Un teleoperador me respondió con la cortesía ritual y afectada de los operadores privados.
– Buenos días -respondí yo-, querría el número de teléfono del señor Ravel, que vive en el número 132 de la Rue Miromesnil, por favor.
– ¿En qué ciudad?
– Ah, sí, en París.
– ¿El distrito?
– Está en el VIII, señor.
– Tenga la bondad de esperar, estamos efectuando su búsqueda.
Esperé con los ojos cegados por el sol. Encendí otro cigarrillo.

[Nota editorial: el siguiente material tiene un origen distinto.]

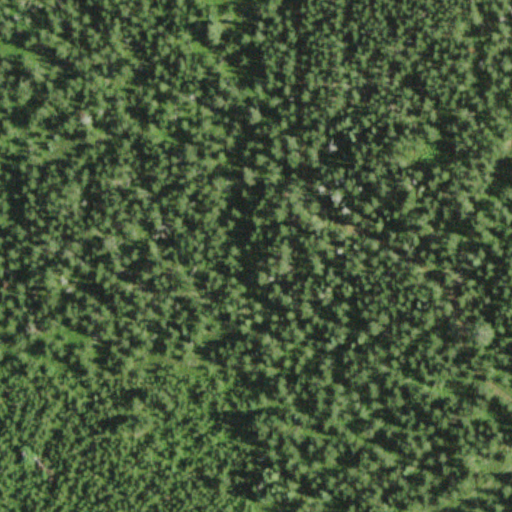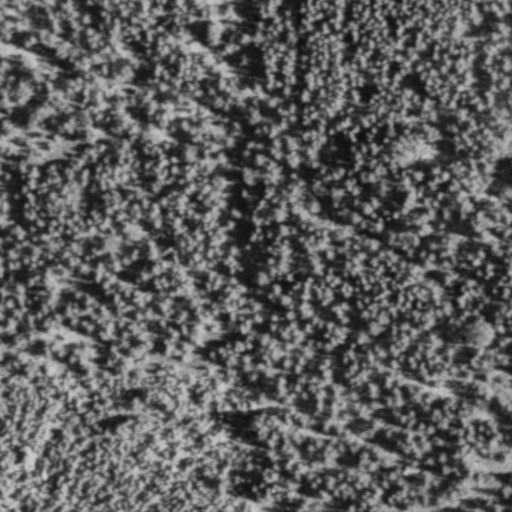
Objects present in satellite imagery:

– Señor -repuso finalmente el desconocido al otro lado del hilo telefónico-, no hay ningún abonado con ese nombre en la Rue Miromesnil.
– ¿Cómo dice? -exclamé.
– No hay ningún señor Ravel que figure en el listín telefónico, en la Rue Miromesnil, en el distrito VIII de París. ¿Quiere que pruebe con una ortografía similar?
– No, es Ravel, como el compositor.
– Lo siento, no hay nadie con ese nombre, señor.
– Está bien -balbuceé-, gracias.
– Gracias a usted, señor, que tenga un buen día.
Él colgó.
Estaba boquiabierto. Necesité unos instantes para decidirme a despegar el auricular de mi oreja.
«No hay nadie con ese nombre, señor. No hay ningún señor Ravel.»
No tuve tiempo para valorar las consecuencias de esa frase asesina. La joven de la sala de espera apareció, de repente, tras la gran puerta cochera del inmueble.